Cependant, de manière moins instinctive, cela m’a amené à interroger le rapprochement de cet outil de parole sur lequel je m’appuie dans mon travail, à un horizon plus strictement spirituel au sens premier du terme, aux dialogues qu’une personne croyante peut avoir soit avec elle-même soit avec d’Autres (un être, une entité divine). A y regarder de plus près, bien des points communs, des similitudes me sont venus à l’esprit : la recherche d’un réconfort, d’une mise à distance, du soutien d’un groupe (de réflexion) /d’une communauté (de croyances) et parfois d’une rencontre avec cet ineffable que je viens d’évoquer. Et puis des souvenirs universitaires me sont revenus à l’esprit. Je me disais qu’au final j’étais bien bête de les avoir mis de côté et trouvais mes présentes réflexions bien naïves en songeant très prosaïquement que Sigmund Freud lui-même avait fait plus que balayer ce terrain (un simple coup d’œil à sa bibliographie devrait vous en convaincre 4).

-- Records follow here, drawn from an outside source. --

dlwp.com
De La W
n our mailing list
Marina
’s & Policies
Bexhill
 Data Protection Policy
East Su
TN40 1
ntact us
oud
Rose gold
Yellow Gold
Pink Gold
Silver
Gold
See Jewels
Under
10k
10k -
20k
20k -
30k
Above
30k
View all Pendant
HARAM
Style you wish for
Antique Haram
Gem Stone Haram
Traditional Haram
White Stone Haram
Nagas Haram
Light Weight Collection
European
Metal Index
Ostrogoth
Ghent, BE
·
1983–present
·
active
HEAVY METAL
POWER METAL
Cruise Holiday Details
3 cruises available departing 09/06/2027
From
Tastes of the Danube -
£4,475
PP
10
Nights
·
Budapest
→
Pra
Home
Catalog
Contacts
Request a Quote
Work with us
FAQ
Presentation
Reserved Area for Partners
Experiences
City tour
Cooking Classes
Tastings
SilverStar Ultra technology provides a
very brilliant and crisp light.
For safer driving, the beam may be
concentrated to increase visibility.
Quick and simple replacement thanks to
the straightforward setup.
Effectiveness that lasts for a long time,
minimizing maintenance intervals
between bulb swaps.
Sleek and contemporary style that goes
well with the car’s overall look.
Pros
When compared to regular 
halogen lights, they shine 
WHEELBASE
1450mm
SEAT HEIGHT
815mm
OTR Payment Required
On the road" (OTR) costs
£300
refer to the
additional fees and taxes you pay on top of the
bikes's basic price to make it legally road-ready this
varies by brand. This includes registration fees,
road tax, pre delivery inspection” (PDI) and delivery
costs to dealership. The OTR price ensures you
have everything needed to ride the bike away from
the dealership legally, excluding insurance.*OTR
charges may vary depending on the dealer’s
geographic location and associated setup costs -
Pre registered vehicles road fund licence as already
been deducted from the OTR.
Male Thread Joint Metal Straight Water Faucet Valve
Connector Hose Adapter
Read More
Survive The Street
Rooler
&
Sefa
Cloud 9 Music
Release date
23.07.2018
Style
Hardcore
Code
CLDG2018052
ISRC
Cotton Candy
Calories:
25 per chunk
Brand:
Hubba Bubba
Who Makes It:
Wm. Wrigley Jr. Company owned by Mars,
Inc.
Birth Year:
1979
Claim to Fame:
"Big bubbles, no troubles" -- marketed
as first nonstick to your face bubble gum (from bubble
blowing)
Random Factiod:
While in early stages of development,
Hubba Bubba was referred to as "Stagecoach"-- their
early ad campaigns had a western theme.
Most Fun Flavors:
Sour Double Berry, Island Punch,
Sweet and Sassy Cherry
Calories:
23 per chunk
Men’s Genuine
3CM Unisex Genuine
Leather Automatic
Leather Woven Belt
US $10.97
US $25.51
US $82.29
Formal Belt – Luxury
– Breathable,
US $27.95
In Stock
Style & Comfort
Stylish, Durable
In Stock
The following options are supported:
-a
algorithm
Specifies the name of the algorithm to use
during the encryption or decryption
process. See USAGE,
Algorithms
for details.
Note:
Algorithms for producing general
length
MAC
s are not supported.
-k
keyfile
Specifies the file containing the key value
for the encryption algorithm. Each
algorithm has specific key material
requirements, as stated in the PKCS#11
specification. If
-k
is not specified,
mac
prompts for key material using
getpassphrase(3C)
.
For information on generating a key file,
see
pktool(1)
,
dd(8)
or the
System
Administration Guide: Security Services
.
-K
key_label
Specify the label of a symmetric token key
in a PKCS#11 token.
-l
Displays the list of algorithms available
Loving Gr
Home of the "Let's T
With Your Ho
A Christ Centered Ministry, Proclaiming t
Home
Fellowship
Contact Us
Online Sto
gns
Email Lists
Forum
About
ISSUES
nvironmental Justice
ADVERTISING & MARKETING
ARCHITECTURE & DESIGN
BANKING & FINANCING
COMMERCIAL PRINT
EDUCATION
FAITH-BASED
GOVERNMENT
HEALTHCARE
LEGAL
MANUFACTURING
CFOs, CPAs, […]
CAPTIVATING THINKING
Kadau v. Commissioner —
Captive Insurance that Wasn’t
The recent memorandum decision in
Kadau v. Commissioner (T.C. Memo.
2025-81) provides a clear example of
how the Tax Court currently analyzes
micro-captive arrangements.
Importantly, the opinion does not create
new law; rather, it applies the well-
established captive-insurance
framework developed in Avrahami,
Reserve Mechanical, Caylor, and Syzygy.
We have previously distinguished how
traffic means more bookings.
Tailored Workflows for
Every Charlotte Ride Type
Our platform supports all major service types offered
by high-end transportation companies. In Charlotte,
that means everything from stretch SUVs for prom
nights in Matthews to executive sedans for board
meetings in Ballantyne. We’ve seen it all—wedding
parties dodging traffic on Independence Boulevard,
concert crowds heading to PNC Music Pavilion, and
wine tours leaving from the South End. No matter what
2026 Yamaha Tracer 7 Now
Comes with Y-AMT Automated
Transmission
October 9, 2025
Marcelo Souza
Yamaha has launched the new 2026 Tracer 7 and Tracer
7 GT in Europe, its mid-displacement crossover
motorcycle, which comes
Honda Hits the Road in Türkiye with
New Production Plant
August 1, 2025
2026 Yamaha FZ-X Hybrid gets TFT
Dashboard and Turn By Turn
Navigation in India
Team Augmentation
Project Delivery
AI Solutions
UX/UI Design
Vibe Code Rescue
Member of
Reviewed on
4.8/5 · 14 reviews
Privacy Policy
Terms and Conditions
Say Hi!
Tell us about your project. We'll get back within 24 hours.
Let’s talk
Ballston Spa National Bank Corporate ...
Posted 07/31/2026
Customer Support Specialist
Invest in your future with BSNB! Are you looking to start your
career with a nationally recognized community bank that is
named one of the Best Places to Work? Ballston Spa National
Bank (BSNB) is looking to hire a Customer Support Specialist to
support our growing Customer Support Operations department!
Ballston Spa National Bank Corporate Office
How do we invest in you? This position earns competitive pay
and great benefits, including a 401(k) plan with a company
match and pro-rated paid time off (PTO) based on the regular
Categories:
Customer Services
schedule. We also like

A mon grand regret, en raison des contraintes matérielles qui m’ont été données pour m’exprimer dans cet espace, il m’est impossible de poursuivre cette esquisse de mise en parallèle entre « la Parole » telle que je la rencontre régulièrement dans mon travail d’Analyste de la Pratique et celle que cette professionnelle exprime dans ses prières, des paroles qu’elle s’adresse à elle-même et pour d’autres. Pour tous ceux qui voudraient aller plus loin sur cet ineffable que je n’ai fait moi-même qu’effleurer ici, je me permets une référence pour le coup massive vers les travaux de Didier Anzieu dont Le groupe et l'inconscient .


Pour conclure, je me demande : Sous quels angles d’analyse voudrais-je poursuivre ce parallèle esquissé ? Comme définir avec plus de précision ce « réconfort » dont les deux types de paroles seraient une éventuelle source ? Mais aussi les contours de ce mystérieux « ineffable » évoqué ?  Je vous laisse à mon tour la « parole » si l’envie vous vient d’imaginer d’autres pistes. 


Maxime Checinski, Intervenant formateur, analyse de la pratique professionnelle 


[1] Prévert, Jacques. Paroles Édition Revue et Augmentée. 1949. Le Point Du Jour.

[2] Le prénom a été modifié

[3] « Qu'on ne peut exprimer par des mots en raison de son intensité ou de sa nature » (Source : Dictionnaire Larousse)

[4] Par exemple : Psychanalyse et religion : la pensée de Freud (scienceshumaines.com)

[5] Anzieu, Didier Kaës, René (1999). Le groupe et l’inconscient l’imaginaire groupal (3ed.).